Behandlung von Nagelpilz mit Tabletten

Frühe Symptome einer Nagelpilzinfektion sind unscheinbar und bleiben oft unerkannt. Die Erreger dringen in der überwiegenden Zahl der Fälle vom seitlichen oder vorderen Nagelrand in die Nagelplatte vor und breiten sich allmählich nach hinten in Richtung Nagelwall aus. Erste Hinweise auf die Aktivität der Pilze geben weißliche bis gelbe oder braune Verfärbungen im Bereich der infizierten Hornsubstanz. Lässt eine Behandlung auf sich warten, trüben sich die befallenen Regionen der Nagelplatte, büßen ihre Elastizität ein und fangen an zu bröckeln. Je weiter die Infektion voranschreitet, desto wahrscheinlicher ist es, dass der Keim die Nagelplatte durchdringt und auf das Nagelbett übergreift. In einem späten Stadium zeigen Entzündungen und Schmerzen die Ansteckung von Nagelfalz und Nagelwall an. Nagelpilz (oder Onychomykose) ist in einer frühen Krankheitsphase gut mit lokal wirksamen Medikamenten beherrschbar. Je weiter die Erkrankung fortschreitet und je ausgeprägter die Symptome sind, desto wahrscheinlicher werden die Notwendigkeit eines Arztbesuchs und die Behandlung von Nagelpilz mit Tabletten.

Lokale Therapie im frühen Krankheitsstadium

Aufmerksame Beobachtung hilft, erste Zeichen einer Nagelpilzinfektion zu erkennen. Besteht Gewissheit über die Erkrankung, ist schnelles Handeln entscheidend. Eine Selbstbehandlung mit lokal wirksamen Antimykotika bringt gute Therapieergebnisse, solange die Infektion nicht weit fortgeschritten ist. Solche Medikamente erhalten Sie bequem online oder in Ihrer Apotheke. Gelingt es dem Erreger, sich über mehr als zwei Drittel der Nagelfläche auszubreiten oder mehr als drei Nägel in Mitleidenschaft zu ziehen, ist medizinischer Rat gefragt. Die Untersuchung des Arztes zeigt, ob der Pilzerreger mit einer örtlichen Therapie beherrschbar ist oder ob bei fortgeschrittenem Nagelpilz Tabletten für die orale Einnahme zum Einsatz kommen müssen.
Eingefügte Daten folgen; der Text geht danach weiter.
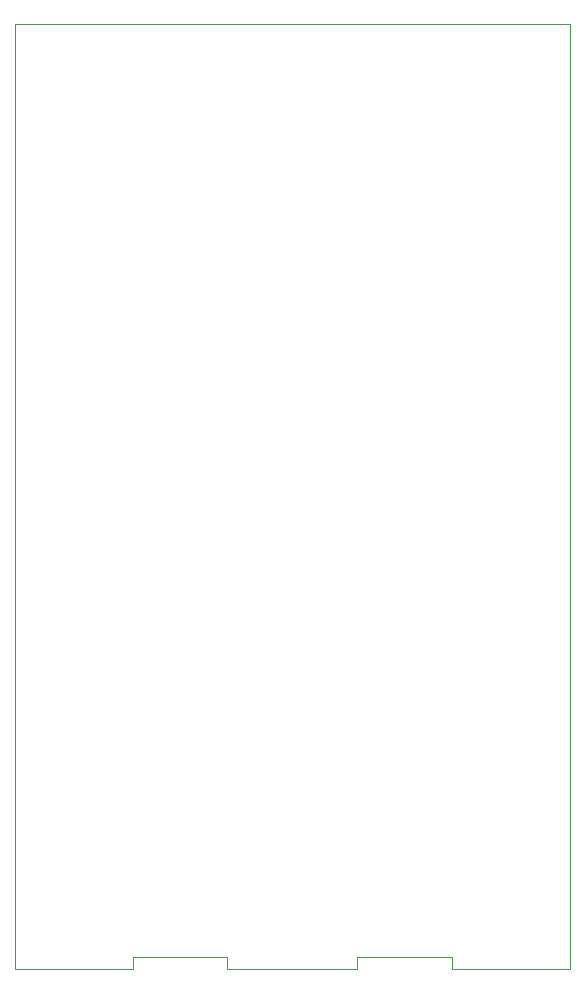
<source format=gbr>
G04 #@! TF.FileFunction,Profile,NP*
%FSLAX46Y46*%
G04 Gerber Fmt 4.6, Leading zero omitted, Abs format (unit mm)*
G04 Created by KiCad (PCBNEW 4.0.3-stable) date 10/17/17 23:13:47*
%MOMM*%
%LPD*%
G01*
G04 APERTURE LIST*
%ADD10C,0.100000*%
G04 APERTURE END LIST*
D10*
X166000000Y-135000000D02*
X158000000Y-135000000D01*
X166000000Y-136000000D02*
X166000000Y-135000000D01*
X176000000Y-136000000D02*
X166000000Y-136000000D01*
X176000000Y-135000000D02*
X176000000Y-136000000D01*
X158000000Y-136000000D02*
X158000000Y-135000000D01*
X147000000Y-136000000D02*
X158000000Y-136000000D01*
X147000000Y-135000000D02*
X147000000Y-136000000D01*
X139000000Y-135000000D02*
X147000000Y-135000000D01*
X139000000Y-136000000D02*
X139000000Y-135000000D01*
X129000000Y-136000000D02*
X139000000Y-136000000D01*
X129000000Y-135000000D02*
X129000000Y-136000000D01*
X129000000Y-135000000D02*
X129000000Y-56000000D01*
X176000000Y-56000000D02*
X176000000Y-135000000D01*
X129000000Y-56000000D02*
X176000000Y-56000000D01*
M02*

</source>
Systemische Therapie mit Tabletten gegen Nagelpilz

Ist eine Onychomykose weit fortgeschritten, kann der Arzt zusätzlich zur lokalen Therapie eine systemische Therapie verordnen und gegen den Nagelpilz Tabletten verschreiben. Die Behandlung erfolgt stets auf Anweisung des behandelnden Arztes. Er wählt den Wirkstoff aus und legt die Dosis sowie die Behandlungsdauer fest. Für die systemische Behandlung aus dem Körperinneren stehen unterschiedliche Arzneistoffe zur Verfügung:

  • Die antimykotische Wirkung von Itraconazol beruht auf einem Eingriff in den Stoffwechsel der Pilzerreger. Das Präparat hemmt den Aufbau der Zellmembran und stoppt auf diese Weise das Wachstum und die Ausbreitung des Keims. Das Medikament wirkt im Rahmen einer zyklischen Therapie. Nach siebentägiger Einnahme erfolgt eine dreiwöchige Pause, der Rhythmus von Behandlung und Wartezeit wiederholt sich dreimal.
  • Fluconazol zählt ebenfalls zu den Antimykotika, die wachstumshemmend auf Pilzerreger wirken. In höheren Dosen tötet der Arzneistoff den Keim unmittelbar ab. Im Rahmen einer sechs- bis zwölfmonatigen Therapie ist die Einnahme von einer Tablette gegen Nagelpilz pro Woche vorgesehen.

Arzneistoffe, die als Tabletten bei Nagelpilz eingenommen werden und systemisch gegen ein breites Spektrum von Pilzerregern wirken, gelangen über den Darm in den Blutkreislauf und erreichen auf diese Weise den Ort der Infektion. Die Bekämpfung der Erkrankung aus dem Körperinneren ist einerseits effizient, belastet aber andererseits den Körper durch Nebenwirkungen. Während der Schwangerschaft ist die systemische Therapie mit Nagelpilztabletten keine Option.

Magen-Darm-Beschwerden, Hautreizungen und die Belastung der Leber können sich als Begleiterscheinungen bemerkbar machen, wenn fortgeschrittener Nagelpilz mit Tabletten behandelt werden muss. Gehen Sie also möglichst frühzeitig gegen Fuß- und Nagelpilz vor, um es gar nicht so weit kommen zu lassen. Die Chancen, schnell wieder gesunde Nägel zu haben, sind bei einem raschen und konsequenten Handeln sehr gut.